***** Recorded data
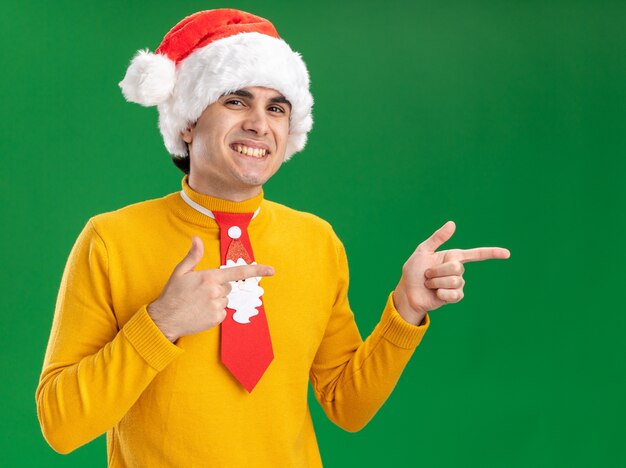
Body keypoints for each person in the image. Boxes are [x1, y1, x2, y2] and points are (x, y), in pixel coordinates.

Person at [36, 8, 510, 467]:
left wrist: (406, 311)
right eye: (235, 100)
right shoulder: (111, 240)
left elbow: (347, 405)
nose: (259, 123)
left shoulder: (317, 241)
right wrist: (161, 322)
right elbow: (61, 425)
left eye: (277, 107)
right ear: (187, 120)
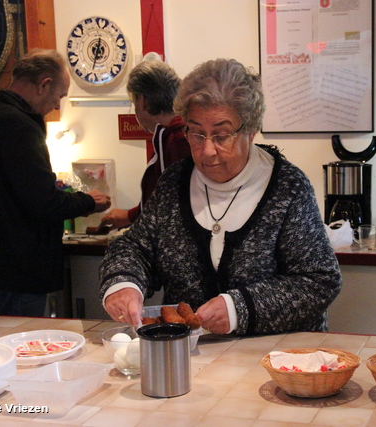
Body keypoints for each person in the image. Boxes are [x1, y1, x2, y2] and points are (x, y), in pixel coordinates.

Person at [100, 58, 342, 335]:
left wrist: (240, 308)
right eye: (196, 133)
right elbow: (135, 248)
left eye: (221, 135)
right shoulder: (174, 183)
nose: (207, 151)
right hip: (192, 361)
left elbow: (319, 281)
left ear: (250, 131)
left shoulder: (288, 187)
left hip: (279, 360)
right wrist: (123, 284)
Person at [0, 49, 111, 317]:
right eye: (60, 96)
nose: (57, 106)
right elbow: (43, 202)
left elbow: (17, 190)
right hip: (18, 266)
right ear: (44, 85)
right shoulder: (18, 125)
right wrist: (90, 201)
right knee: (24, 346)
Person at [100, 59, 190, 230]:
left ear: (143, 102)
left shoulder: (174, 139)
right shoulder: (176, 134)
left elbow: (168, 206)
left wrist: (131, 216)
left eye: (134, 104)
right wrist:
**********
**Problem to work on**
Pull every line with the word "wrist" from the data.

**Task answer**
left wrist: (406, 311)
right wrist: (161, 322)
left wrist: (240, 308)
right wrist: (123, 284)
right wrist: (90, 201)
left wrist: (131, 216)
right wrist:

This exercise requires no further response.